═════ Teks Acuan
Kitab Taurat: Cahaya Petunjuk yang Diturunkan kepada Nabi Musa AS
Dalam rentang sejarah peradaban manusia, Allah SWT tidak pernah membiarkan umat-Nya berjalan dalam kegelapan tanpa arah. Melalui para nabi dan rasul pilihan, Dia menurunkan petunjuk, hukum, dan cahaya kebenaran. Salah satu tonggak paling fundamental dalam sejarah wahyu ilahi adalah penurunan Kitab Taurat kepada Nabi Musa 'Alaihissalam, sebuah kitab yang menjadi pedoman hidup, konstitusi sosial, dan sumber spiritual bagi Bani Israil.
══════════
▸ Rangkaian Tugas:
A: Tentukan apakah setiap pernyataan berikut sesuai dengan teks tentang Kitab Taurat, lalu jawab dengan ya atau tidak disertai kutipan persis dari teks yang menjadi dasarnya: (i) Kitab Taurat diturunkan kepada Nabi Musa; (ii) Allah SWT membiarkan umat-Nya berjalan dalam kegelapan tanpa arah; (iii) Kitab Taurat menjadi pedoman hidup bagi Bani Israil.
B: Tuliskan kembali dengan tepat seluruh bagian teks tentang Kitab Taurat, mulai dari "Kitab Taurat: Cahaya" sampai dengan "bagi Bani Israil.".
C: Teruskan teks tentang Kitab Taurat, dimulai sesudah kalimat terakhirnya.
Data latihan tidak berhubungan dengan teks tentang Kitab Taurat.
═════ Data Latihan
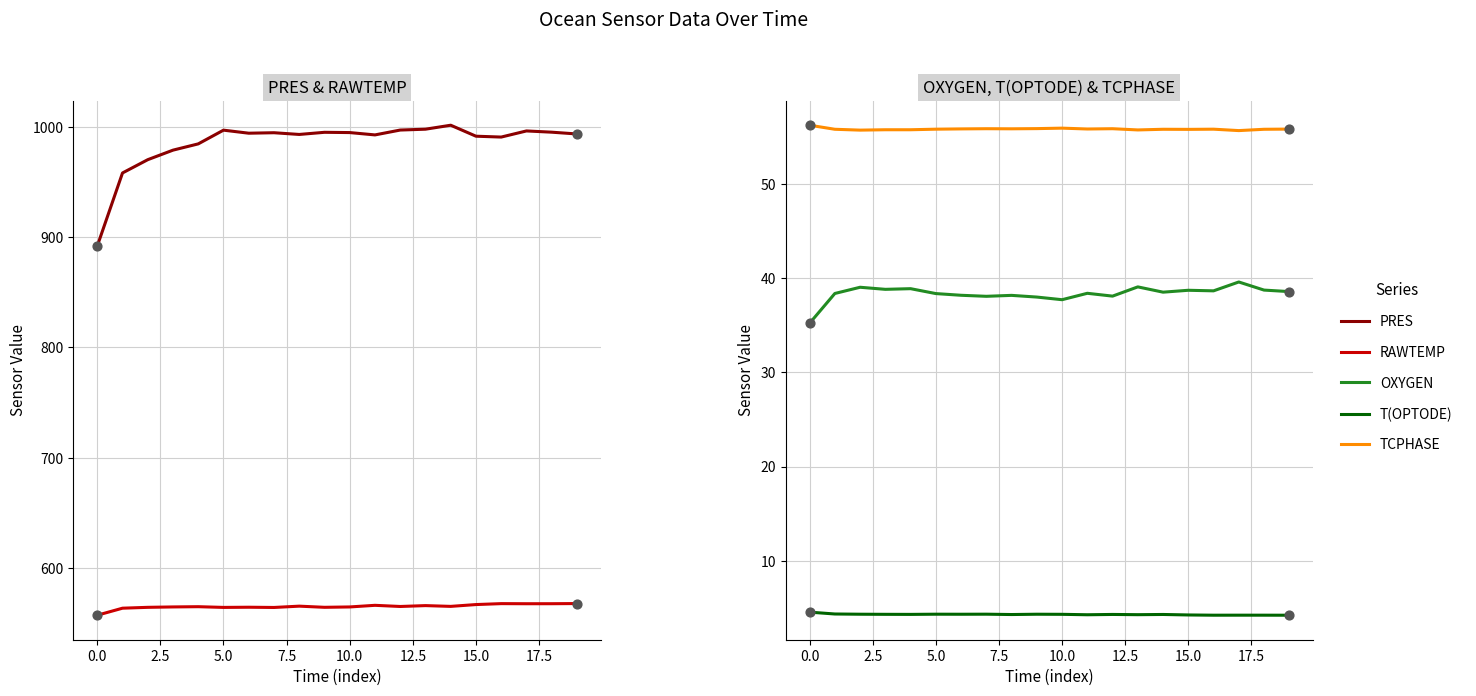

At how many categories does at least one series exceed 679?

20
══════════
▸ Hasil Tiap Tugas:
A:
(i) Ya: "penurunan Kitab Taurat kepada Nabi Musa 'Alaihissalam"
(ii) Tidak: "Allah SWT tidak pernah membiarkan umat-Nya berjalan dalam kegelapan tanpa arah"
(iii) Ya: "sebuah kitab yang menjadi pedoman hidup, konstitusi sosial, dan sumber spiritual bagi Bani Israil"

B:
Kitab Taurat: Cahaya Petunjuk yang Diturunkan kepada Nabi Musa AS
Dalam rentang sejarah peradaban manusia, Allah SWT tidak pernah membiarkan umat-Nya berjalan dalam kegelapan tanpa arah. Melalui para nabi dan rasul pilihan, Dia menurunkan petunjuk, hukum, dan cahaya kebenaran. Salah satu tonggak paling fundamental dalam sejarah wahyu ilahi adalah penurunan Kitab Taurat kepada Nabi Musa 'Alaihissalam, sebuah kitab yang menjadi pedoman hidup, konstitusi sosial, dan sumber spiritual bagi Bani Israil.

C:
Latar Belakang Zaman: Perbudakan dan Penindasan di Negeri Mesir
Untuk memahami betapa agungnya anugerah Taurat, kita harus terlebih dahulu menyelami kondisi kelam yang melingkupi Bani Israil sebelum kedatangan Nabi Musa AS. Mereka adalah keturunan Nabi Ya'qub AS (yang juga bergelar Israil), yang bermigrasi ke Mesir pada masa kenabian Nabi Yusuf AS. Awalnya, mereka hidup sebagai tamu terhormat. Namun, seiring bergantinya generasi dan dinasti penguasa, nasib mereka berubah drastis. Para Fir'aun yang berkuasa kemudian melihat populasi Bani Israil yang terus berkembang sebagai ancaman. Rasa takut dan arogansi ini melahirkan kebijakan penindasan yang sistematis dan brutal.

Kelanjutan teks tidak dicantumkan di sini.